ACTION ITEM:
Figure out how many lines in these records contain "blitt". Only the number belongs in the reply.

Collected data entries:

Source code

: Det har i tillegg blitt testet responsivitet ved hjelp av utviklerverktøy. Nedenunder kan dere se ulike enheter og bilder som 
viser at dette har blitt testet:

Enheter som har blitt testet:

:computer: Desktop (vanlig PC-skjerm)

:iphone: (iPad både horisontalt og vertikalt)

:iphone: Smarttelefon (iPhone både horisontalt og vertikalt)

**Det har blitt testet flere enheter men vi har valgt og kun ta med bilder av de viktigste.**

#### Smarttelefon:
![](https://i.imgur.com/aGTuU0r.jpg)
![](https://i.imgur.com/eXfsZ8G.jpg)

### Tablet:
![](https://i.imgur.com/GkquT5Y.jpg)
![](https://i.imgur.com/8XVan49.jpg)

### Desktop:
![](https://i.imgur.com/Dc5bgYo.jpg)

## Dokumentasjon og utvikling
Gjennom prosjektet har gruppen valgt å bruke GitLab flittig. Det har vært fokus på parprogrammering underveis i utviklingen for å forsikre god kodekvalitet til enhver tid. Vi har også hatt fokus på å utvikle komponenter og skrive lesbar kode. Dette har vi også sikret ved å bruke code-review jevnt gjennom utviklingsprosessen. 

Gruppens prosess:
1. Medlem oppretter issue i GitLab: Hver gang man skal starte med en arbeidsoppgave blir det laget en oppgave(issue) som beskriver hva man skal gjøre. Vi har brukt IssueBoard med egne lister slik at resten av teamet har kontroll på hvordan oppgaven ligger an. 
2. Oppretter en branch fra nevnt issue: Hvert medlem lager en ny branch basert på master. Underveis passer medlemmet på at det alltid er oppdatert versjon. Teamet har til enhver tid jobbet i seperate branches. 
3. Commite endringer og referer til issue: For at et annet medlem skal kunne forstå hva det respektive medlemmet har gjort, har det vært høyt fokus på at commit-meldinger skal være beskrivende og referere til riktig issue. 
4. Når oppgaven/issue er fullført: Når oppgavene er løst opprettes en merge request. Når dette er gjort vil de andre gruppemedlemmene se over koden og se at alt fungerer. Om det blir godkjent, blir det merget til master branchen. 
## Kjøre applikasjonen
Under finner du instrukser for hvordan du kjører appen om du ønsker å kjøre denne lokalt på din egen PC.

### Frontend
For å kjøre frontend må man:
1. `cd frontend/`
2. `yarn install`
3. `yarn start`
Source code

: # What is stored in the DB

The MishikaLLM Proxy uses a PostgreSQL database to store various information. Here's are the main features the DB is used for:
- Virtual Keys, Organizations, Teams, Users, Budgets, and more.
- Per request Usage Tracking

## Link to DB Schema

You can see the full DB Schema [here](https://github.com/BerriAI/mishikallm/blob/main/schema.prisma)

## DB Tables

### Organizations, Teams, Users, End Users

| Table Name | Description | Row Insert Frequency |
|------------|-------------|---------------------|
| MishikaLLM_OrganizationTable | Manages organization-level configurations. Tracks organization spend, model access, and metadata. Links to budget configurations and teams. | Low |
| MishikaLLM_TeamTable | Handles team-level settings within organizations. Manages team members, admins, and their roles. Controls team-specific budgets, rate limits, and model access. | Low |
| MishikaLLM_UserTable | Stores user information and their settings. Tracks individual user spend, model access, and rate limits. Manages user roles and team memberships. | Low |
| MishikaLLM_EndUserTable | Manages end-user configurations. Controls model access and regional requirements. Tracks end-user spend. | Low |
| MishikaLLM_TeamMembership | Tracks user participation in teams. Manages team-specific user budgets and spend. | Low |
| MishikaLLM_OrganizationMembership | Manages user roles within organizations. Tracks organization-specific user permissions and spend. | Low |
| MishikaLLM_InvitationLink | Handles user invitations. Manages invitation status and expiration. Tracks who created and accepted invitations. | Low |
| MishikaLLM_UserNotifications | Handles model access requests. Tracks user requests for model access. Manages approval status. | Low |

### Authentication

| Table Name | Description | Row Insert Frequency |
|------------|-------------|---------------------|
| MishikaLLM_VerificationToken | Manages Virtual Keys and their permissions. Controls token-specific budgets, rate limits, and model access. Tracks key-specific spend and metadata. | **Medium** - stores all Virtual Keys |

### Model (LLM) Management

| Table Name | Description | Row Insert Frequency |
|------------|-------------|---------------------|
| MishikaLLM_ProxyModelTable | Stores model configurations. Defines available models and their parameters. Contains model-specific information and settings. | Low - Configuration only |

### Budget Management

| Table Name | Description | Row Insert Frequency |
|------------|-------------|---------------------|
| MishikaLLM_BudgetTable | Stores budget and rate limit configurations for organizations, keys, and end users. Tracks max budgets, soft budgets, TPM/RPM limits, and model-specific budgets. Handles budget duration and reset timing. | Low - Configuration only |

RESPONSE BELOW:
4